◆ **Prompt**
Please retype the stretch of lines from the one containing "за тарифами, по" through the one containing "С.В.Каткова по адресу", both ends included, without changing anything.

Page-level text extractions:

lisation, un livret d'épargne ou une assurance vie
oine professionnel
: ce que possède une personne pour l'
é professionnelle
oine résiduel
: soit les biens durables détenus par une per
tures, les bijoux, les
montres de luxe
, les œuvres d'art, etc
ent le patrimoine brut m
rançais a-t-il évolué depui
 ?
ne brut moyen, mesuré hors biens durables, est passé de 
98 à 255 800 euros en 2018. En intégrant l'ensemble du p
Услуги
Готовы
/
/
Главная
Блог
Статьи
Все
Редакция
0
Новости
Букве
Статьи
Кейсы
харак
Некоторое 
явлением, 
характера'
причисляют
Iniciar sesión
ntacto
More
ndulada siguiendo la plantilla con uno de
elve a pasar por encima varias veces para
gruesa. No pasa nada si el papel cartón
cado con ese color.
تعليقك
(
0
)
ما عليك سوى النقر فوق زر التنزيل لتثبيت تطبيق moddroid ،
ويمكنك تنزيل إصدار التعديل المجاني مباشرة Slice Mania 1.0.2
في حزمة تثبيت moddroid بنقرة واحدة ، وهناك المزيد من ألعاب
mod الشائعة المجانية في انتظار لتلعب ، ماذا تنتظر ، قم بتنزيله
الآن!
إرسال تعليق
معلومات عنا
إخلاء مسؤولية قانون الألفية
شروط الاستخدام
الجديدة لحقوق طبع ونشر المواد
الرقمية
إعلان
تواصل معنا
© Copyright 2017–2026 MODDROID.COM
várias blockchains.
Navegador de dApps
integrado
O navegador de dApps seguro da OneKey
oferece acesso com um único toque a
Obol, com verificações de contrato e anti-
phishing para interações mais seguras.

--

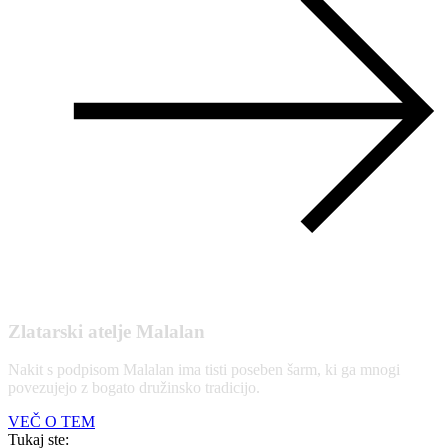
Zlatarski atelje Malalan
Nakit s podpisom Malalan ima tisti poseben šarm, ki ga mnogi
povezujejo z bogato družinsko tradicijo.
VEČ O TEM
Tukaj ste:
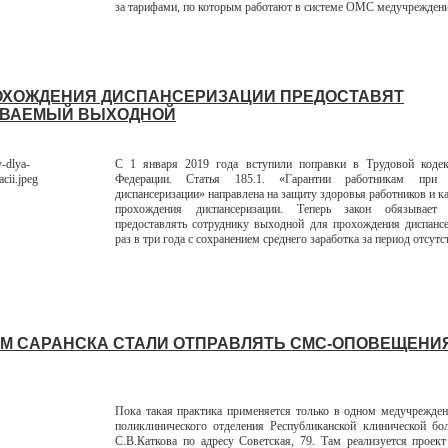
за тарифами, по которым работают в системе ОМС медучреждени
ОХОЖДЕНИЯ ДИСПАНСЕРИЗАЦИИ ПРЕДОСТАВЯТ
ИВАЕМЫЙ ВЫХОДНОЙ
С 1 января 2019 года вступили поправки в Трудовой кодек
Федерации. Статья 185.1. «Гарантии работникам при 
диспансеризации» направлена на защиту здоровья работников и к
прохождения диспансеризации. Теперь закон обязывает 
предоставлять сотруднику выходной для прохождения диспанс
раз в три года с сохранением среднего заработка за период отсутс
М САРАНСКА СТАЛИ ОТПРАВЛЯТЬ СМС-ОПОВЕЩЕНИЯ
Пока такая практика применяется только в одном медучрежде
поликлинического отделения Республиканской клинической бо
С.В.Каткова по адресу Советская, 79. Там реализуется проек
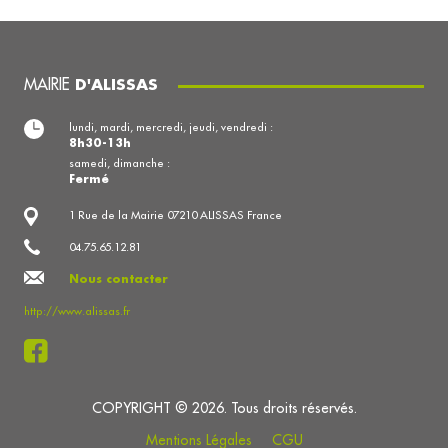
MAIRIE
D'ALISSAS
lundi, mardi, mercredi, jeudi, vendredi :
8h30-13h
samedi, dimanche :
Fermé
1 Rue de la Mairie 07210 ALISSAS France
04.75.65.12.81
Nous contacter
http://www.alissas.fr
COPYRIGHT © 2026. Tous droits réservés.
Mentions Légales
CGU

--

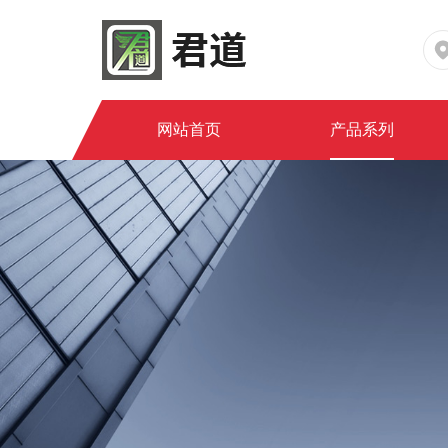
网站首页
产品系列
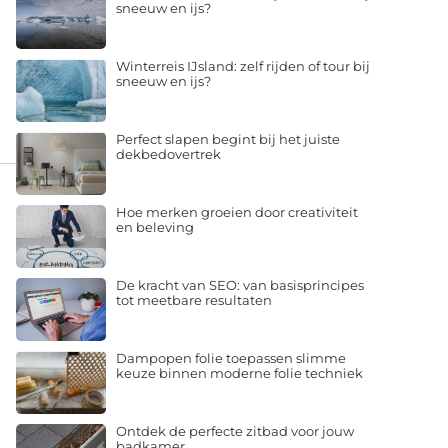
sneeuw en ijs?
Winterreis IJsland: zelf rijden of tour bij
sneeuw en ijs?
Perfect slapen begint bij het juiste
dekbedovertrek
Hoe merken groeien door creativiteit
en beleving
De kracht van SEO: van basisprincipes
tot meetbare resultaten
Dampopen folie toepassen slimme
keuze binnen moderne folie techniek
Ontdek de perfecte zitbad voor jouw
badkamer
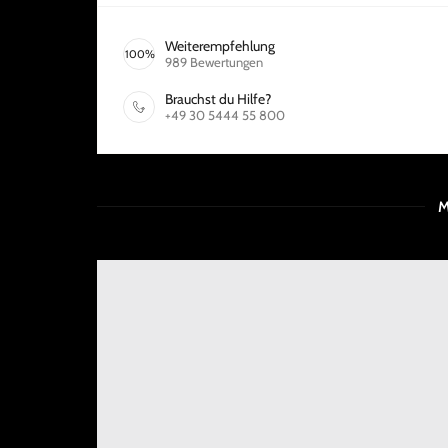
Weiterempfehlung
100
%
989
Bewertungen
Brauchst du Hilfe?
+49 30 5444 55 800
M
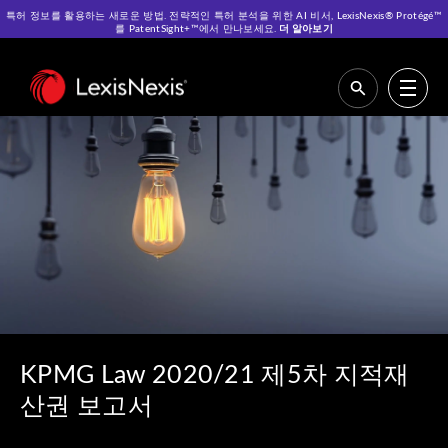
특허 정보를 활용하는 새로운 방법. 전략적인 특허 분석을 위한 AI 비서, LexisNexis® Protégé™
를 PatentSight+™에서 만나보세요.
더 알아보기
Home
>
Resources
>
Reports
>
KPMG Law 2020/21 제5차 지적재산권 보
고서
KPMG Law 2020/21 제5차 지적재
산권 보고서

◆ **Exercise response**
за тарифами, по которым работают в системе ОМС медучреждени
ОХОЖДЕНИЯ ДИСПАНСЕРИЗАЦИИ ПРЕДОСТАВЯТ
ИВАЕМЫЙ ВЫХОДНОЙ
С 1 января 2019 года вступили поправки в Трудовой кодек
Федерации. Статья 185.1. «Гарантии работникам при 
диспансеризации» направлена на защиту здоровья работников и к
прохождения диспансеризации. Теперь закон обязывает 
предоставлять сотруднику выходной для прохождения диспанс
раз в три года с сохранением среднего заработка за период отсутс
М САРАНСКА СТАЛИ ОТПРАВЛЯТЬ СМС-ОПОВЕЩЕНИЯ
Пока такая практика применяется только в одном медучрежде
поликлинического отделения Республиканской клинической бо
С.В.Каткова по адресу Советская, 79. Там реализуется проек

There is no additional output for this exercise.